Foxfinder‘, Ambassadors Theatre

  “You, Foxfinder, must be clean in body and mind. Always remember that the smallest fault in you character could become a crack into which the beast may insinuate himself, like water awaiting the freeze that will smash the stone apart”.

‘England is in crisis. Fields are flooded, food is scarce and fear of the red beast grips the land.

  William Bloor, a foxfinder, arrives at Judith and Samuel Covey’s farm to investigate a suspected fox infestation. The Covey’s harvest has failed to meet their target and the government wants to know why. Trained from childhood, William is fixated on the mission to unearth the animals that must be to blame for the Covey’s woes. But as the hunt progresses, William finds more questions than answers…’

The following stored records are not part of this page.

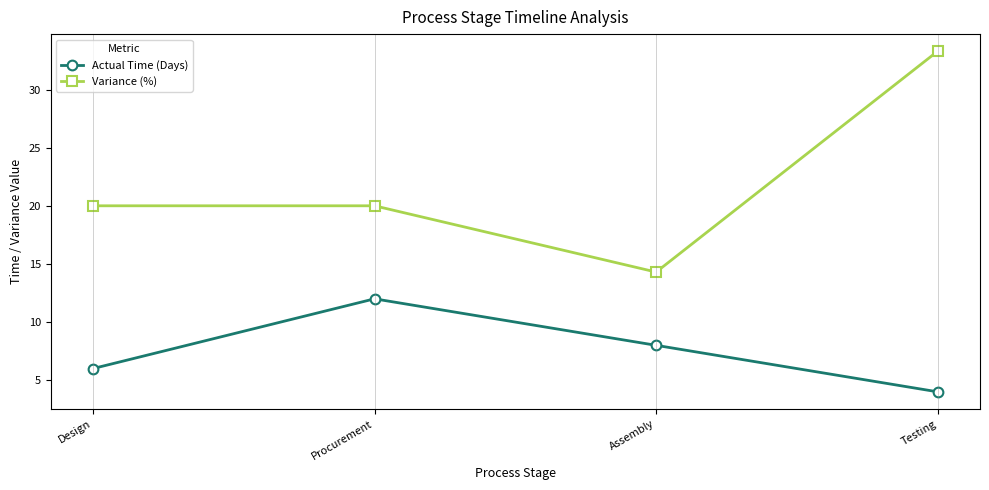

Does the chart display data point markers on the line(s)?

Yes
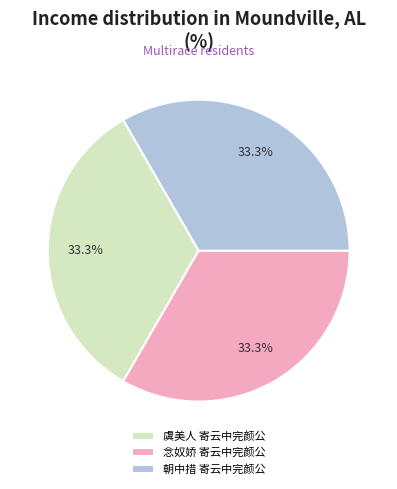

What percentage is the 朝中措 寄云中完颜公 slice, to the nearest percent?

33%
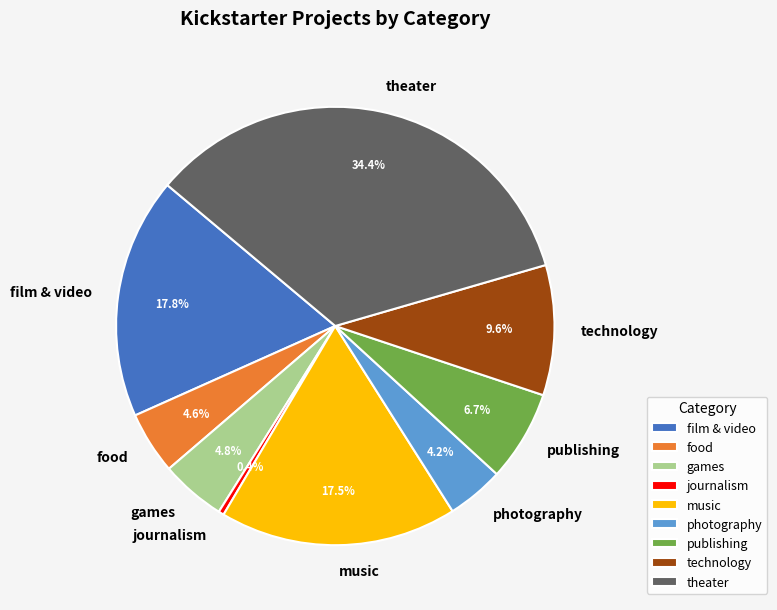

True or false: technology accounts for 4% of the total.

False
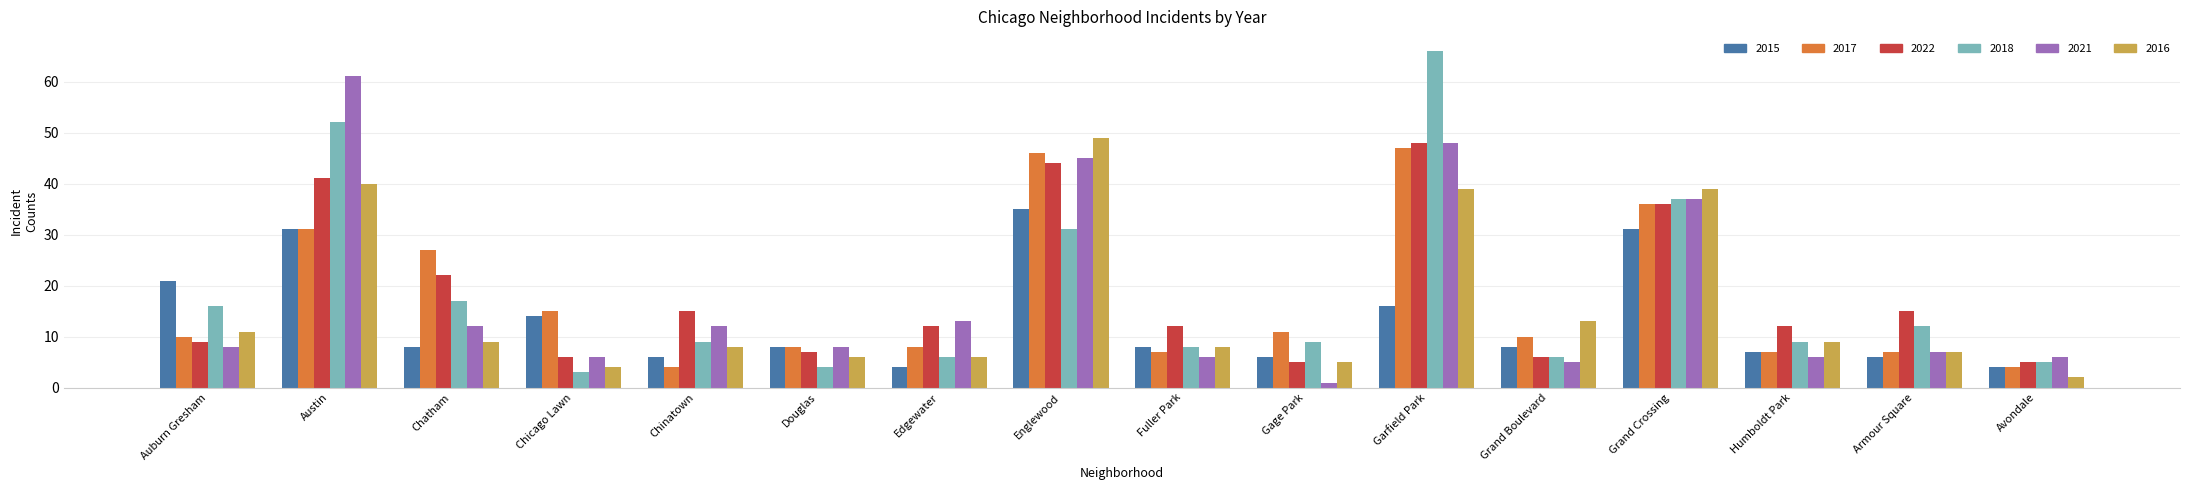

What is the value of the 2022 bar at the 13th from the left?

36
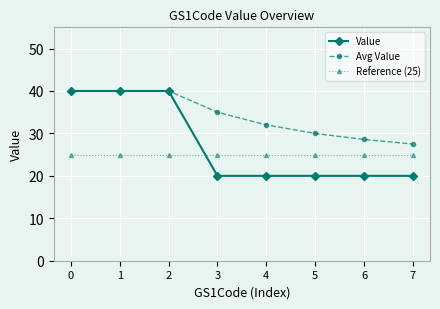

List the series in order of their overall mean, lowest first.

Reference (25), Value, Avg Value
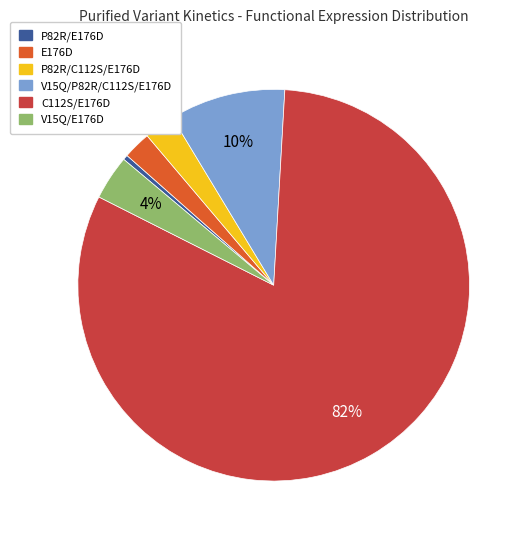

Between P82R/C112S/E176D and C112S/E176D, which is larger?

C112S/E176D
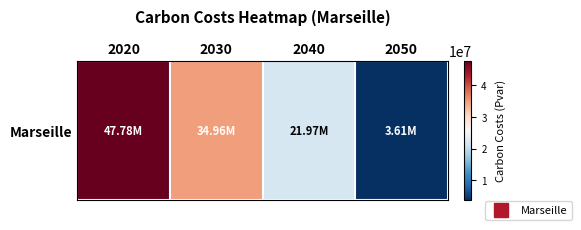

What is the smallest value displayed?

3613316.2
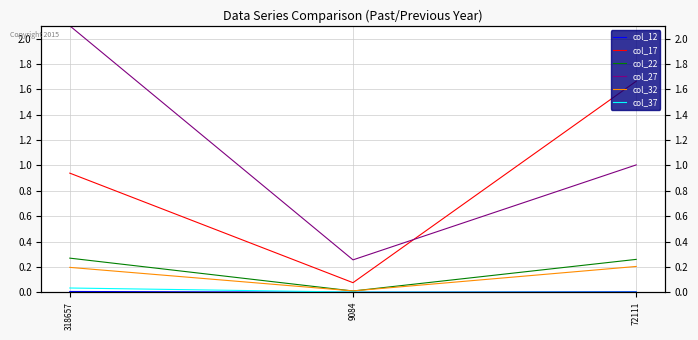

What is the label of the 2nd point from the left?

9084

  Dawn King‘s “unsettling and darkly comic” thriller, ‘Foxfinder‘, returns to the stage for a strictly limited run – from 6th September 2018 to 5th January 2019 – at London’s Ambassadors Theatre, in what will be the play’s West End premier.

  First performed at London’s Finborough Theatre in 2011, the play received rave reviews, the Guardian’s Michael Billington writing, “Dawn King’s play shines out like a beacon…it remains an arresting and individual work that haunts the mind long after you’ve seen it”.

  ‘Foxfinder’ won writer King such awards as the Royal National Theatre Foundation Playwright Award (2013), and the Off West End award for Most Promising Playwright (2012), amongst others, whilst the play was shortlisted for Best New Play at the Off West End awards (2012). 

  The play also won the Papatango New Writing Competition in 2011, and was named one of the Independent’s top plays of the year. King is currently working on a screen adaptation of the play, in association with Elation Pictures and the BFI.

  The Royal National Theatre Foundation Judging panel said of the play,

  “We chose a play about grief, about religious mania, about the ways in which women and men are forced to adapt to survive. Foxfinder is clever, beautifully crafted and a skilful blend of symbolism and realism. Atmospheric and brimful with heightened emotion, it is both a strong ensemble piece and has four strong individual roles. The writing is muscular and accomplished, and the words sing on the page”.

  The West End revival of ‘Foxfinder’ will be directed by current Artistic Director of Cardiff’s Sherman Theatre, Rachel O’Riordan, who enjoyed recent success with her production of Killology at the Royal Court (which received an Olivier award for Outstanding Achievement in Affiliate Theatre), and will star Iwan Rheon (Game of Thrones’ Ramsay Bolton) and Heida Reed (Poldark’s Elizabeth Warleggan), with a creative team to include Gary McCann (designer), Paul Anderson (lighting design) and Simon Slater (composer and sound designer).

  In her award-winning play, King exploits mankind’s ambivalence towards foxes, establishing them as catalysts for greater calamity. 

  Set in a deluded, dystopian society gripped by paranoia, it’s people victim to a predatory, beastly fear, these unwitting mammals – already viewed by many as sly and cunning, and therefore dangerous, causing us to keep our distance – become the unfortunate yet easy scapegoats onto which blame is projected, is thrust, including responsibility for the potential destruction of mankind. 

  These foxes become a symbol for the fears of mankind, a physical manifestation of their unknown fears which, in their desperation, they see fit to project onto these hapless creatures. 

  The play cleverly explores just how quickly fear grips people, and how damaging its consequences can be; how quickly seeds of doubt and of suspicion can be sown, our desire to visualise, in order that we may face, our fears, and our desperation to lay blame, to take, or to shift, responsibility. 

  This exciting and gripping new play, laying bare some very real truths, many of which concern the society we are living in today, realistically highlights just how far our beliefs, however distorted, can take us.